Facebook Stored Hundreds of Millions of User Passwords in Plain Text for Years
Hundreds of millions of Facebook users had their account passwords stored in plain text and searchable by thousands of Facebook employees — in some cases going back to 2012, KrebsOnSecurity has learned. Facebook says an ongoing investigation has so far found no indication that employees have abused access to this data. Facebook is probing a series of security failures in which employees built applications that logged unencrypted password data for Facebook users and stored it in plain text on internal company servers. That’s according to a senior Facebook employee who is familiar with the investigation and who spoke on condition of anonymity because they were not authorized to speak to the press.
The Facebook source said the investigation so far indicates between 200 million and 600 million Facebook users may have had their account passwords stored in plain text and searchable by more than 20,000 Facebook employees. The source said Facebook is still trying to determine how many passwords were exposed and for how long, but so far the inquiry has uncovered archives with plain text user passwords in them dating back to 2012.
My Facebook insider said access logs showed some 2,000 engineers or developers made approximately nine million internal queries for data elements that contained plain text user passwords. “The longer we go into this analysis the more comfortable the legal people [at Facebook] are going with the lower bounds” of affected users, the source said. “Right now they’re working on an effort to reduce that number even more by only counting things we have currently in our data warehouse.”
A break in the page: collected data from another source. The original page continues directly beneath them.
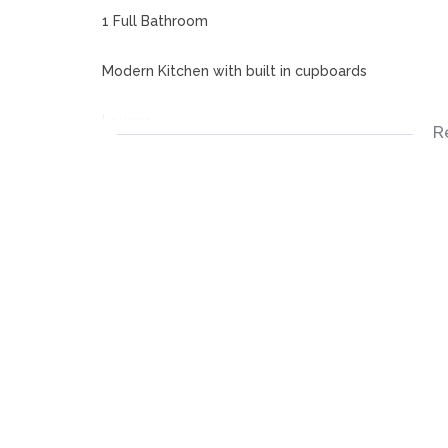
1 Full Bathroom
Modern Kitchen with built in cupboards
Lounge
R
Patio
Built in Braai
Carport
Disclaimer:
Please note that we at Jenny Johnston Property S
details in advertising and representing our propert
accurate and no guarantees can be provided thus ta
The representations of each property does not con
descriptions are merely indicative.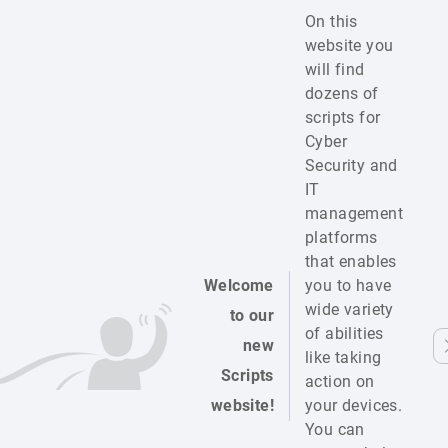
On this
website you
will find
dozens of
scripts for
Cyber
Security and
IT
management
platforms
that enables
Welcome
you to have
wide variety
to our
of abilities
new
like taking
Scripts
action on
website!
your devices.
You can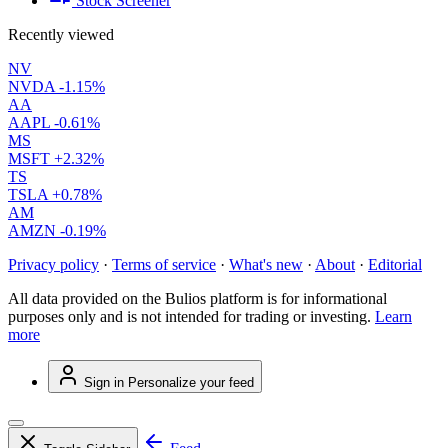
Stock Screener
Recently viewed
NV
NVDA
-1.15%
AA
AAPL
-0.61%
MS
MSFT
+2.32%
TS
TSLA
+0.78%
AM
AMZN
-0.19%
Privacy policy
·
Terms of service
·
What's new
·
About
·
Editorial
All data provided on the Bulios platform is for informational
purposes only and is not intended for trading or investing.
Learn
more
Sign in
Personalize your feed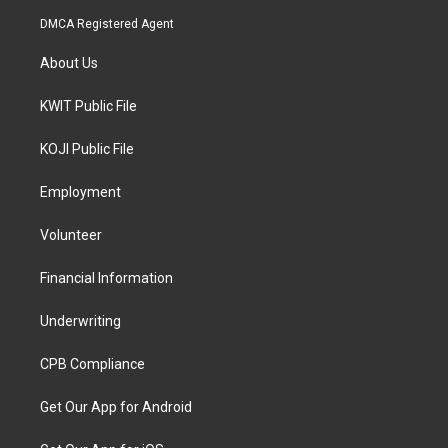
DMCA Registered Agent
About Us
KWIT Public File
KOJI Public File
Employment
Volunteer
Financial Information
Underwriting
CPB Compliance
Get Our App for Android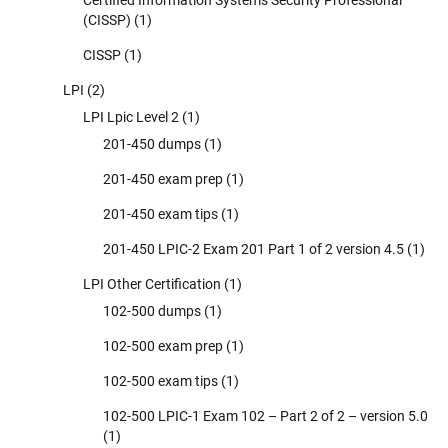
(CISSP)
(1)
CISSP
(1)
LPI
(2)
LPI Lpic Level 2
(1)
201-450 dumps
(1)
201-450 exam prep
(1)
201-450 exam tips
(1)
201-450 LPIC-2 Exam 201 Part 1 of 2 version 4.5
(1)
LPI Other Certification
(1)
102-500 dumps
(1)
102-500 exam prep
(1)
102-500 exam tips
(1)
102-500 LPIC-1 Exam 102 – Part 2 of 2 – version 5.0
(1)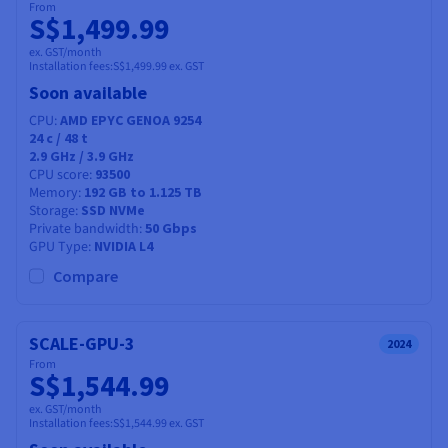
From
S$1,499.99
ex. GST/month
Installation fees:
S$1,499.99
ex. GST
Soon available
CPU
AMD EPYC GENOA 9254
24
c /
48
t
2.9 GHz / 3.9 GHz
CPU score
93500
Memory
192 GB to 1.125 TB
Storage
SSD NVMe
Private bandwidth
50 Gbps
GPU Type
NVIDIA L4
Compare
SCALE-GPU-3
2024
From
S$1,544.99
ex. GST/month
Installation fees:
S$1,544.99
ex. GST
In an interview with KrebsOnSecurity, Facebook software engineer Scott Renfro said the company wasn’t ready to talk about specific numbers — such as the number of Facebook employees who could have accessed the data. Renfro said the company planned to alert affected Facebook users, but that no password resets would be required. “We’ve not found any cases so far in our investigations where someone was looking intentionally for passwords, nor have we found signs of misuse of this data,” Renfro said. “In this situation what we’ve found is these passwords were inadvertently logged but that there was no actual risk that’s come from this. We want to make sure we’re reserving those steps and only force a password change in cases where there’s definitely been signs of abuse.”